Cut her nails, quiz her over breakfast

On the oceans of the world.

Now I look at her and I ask myself,

Can I deny her that?

Can I deprive myself of her?

Can I absent myself from the rest of her childhood?

When she first meets a boy whose easy charm

Starts flutters in her heart,

Will Daddy be the one she tells of her confusions?

Can I ever be happy knowing that I

Have pulled from under the secure carapace of her life

The struts that held her up?

But can I be happy either,

Knowing that you are no longer mine,

That you have returned to America,

That I have shut my eyes to the one true glimpse of happiness

I have ever had as a man?

You ask, my love, what the matter is.

And I can only say, everything is the matter.

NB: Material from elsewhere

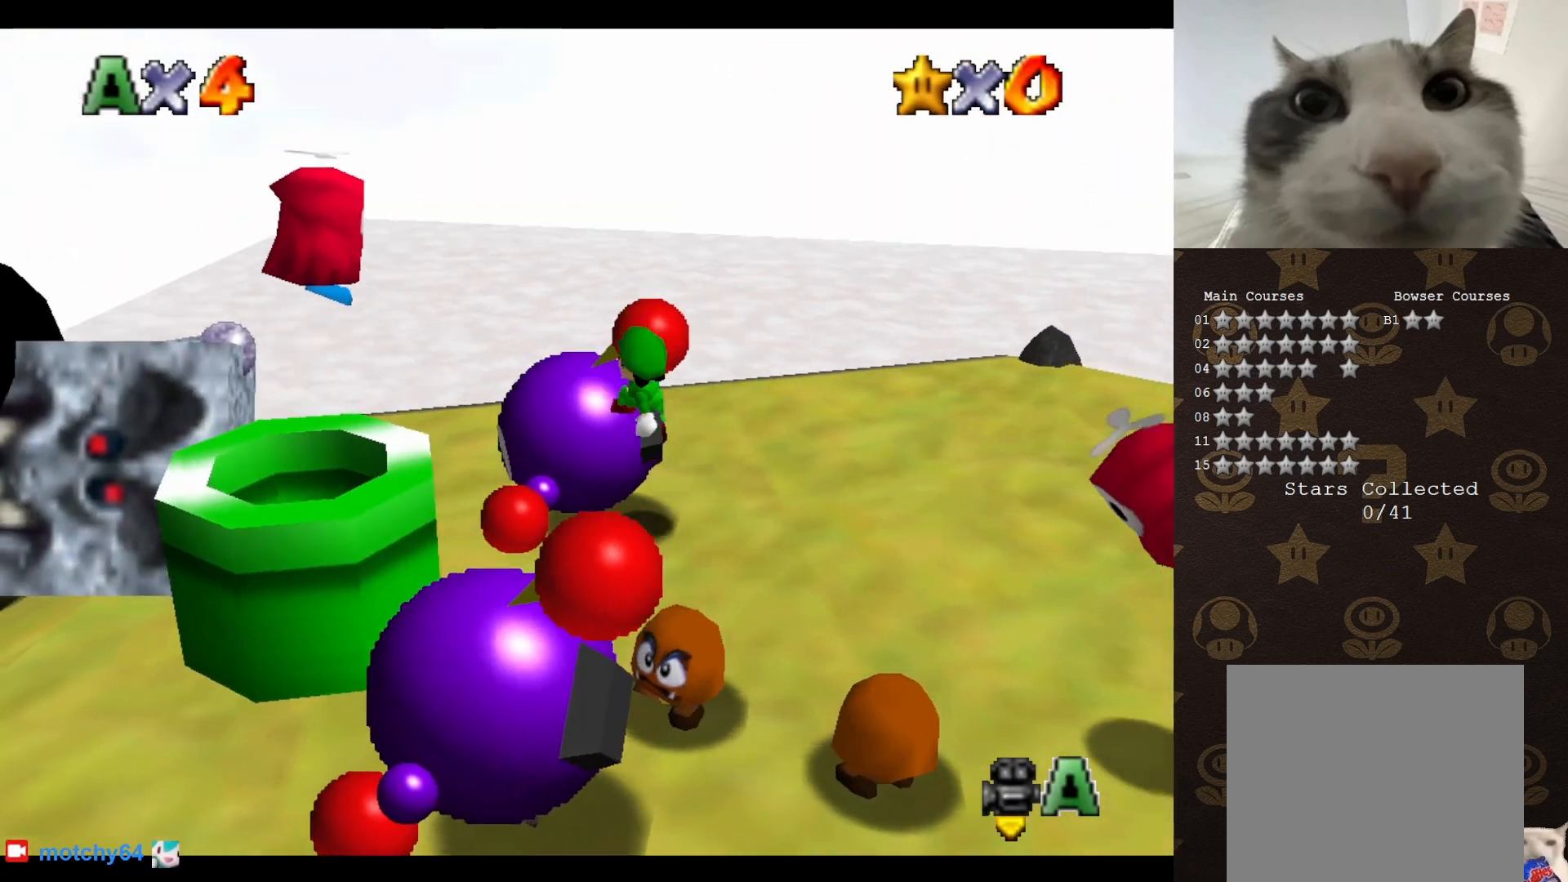
{"buttons": [], "left_stick": "center", "events": [[50, "left_stick", "center"], [67, "B", "down"], [200, "B", "up"], [350, "C_RIGHT", "down"], [450, "C_RIGHT", "up"]]}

Deep emotion and lack of sleep make for unconvincing poetry. Fifteen lines a stanza: is there such a form anywhere in the canon? I know I should thrust it aside; in an hour now dawn will break across my torment like a twig. But this is what I feel, and it’s at a level quite different from what Guru was trying to make me feel. Truth, Wilde wrote, is just “ones last mood.” Is this mood of tormented despair the one truth that counts now? How will Priscilla understand that my agonizing is not about her, not about us? But if she loves me, mustn’t I help her understand? Perhaps I ought to give her this poem. I’d title it “The Heart of the Matter.” Or perhaps “A Matter of the Heart.” Or, more originally, both?

I’m too tired to think. And too full of thoughts to sleep.

Rudyard Hart to Mohammed Sarwar

October 14, 1989

You know, I stopped at a cold-drink place this morning. Guess what they’re selling? Pepsi. Bloody Pepsi. Except that they call it Lehar Pepsi here. Some Indian rule against foreign brand names.

Despite myself, I bought it. Took a swig. And tasted defeat. Pepsi didn’t exist in the Indian market when I was here last. Now they’re here and we’re not. We could have been ten years ahead of them if we’d played our cards right.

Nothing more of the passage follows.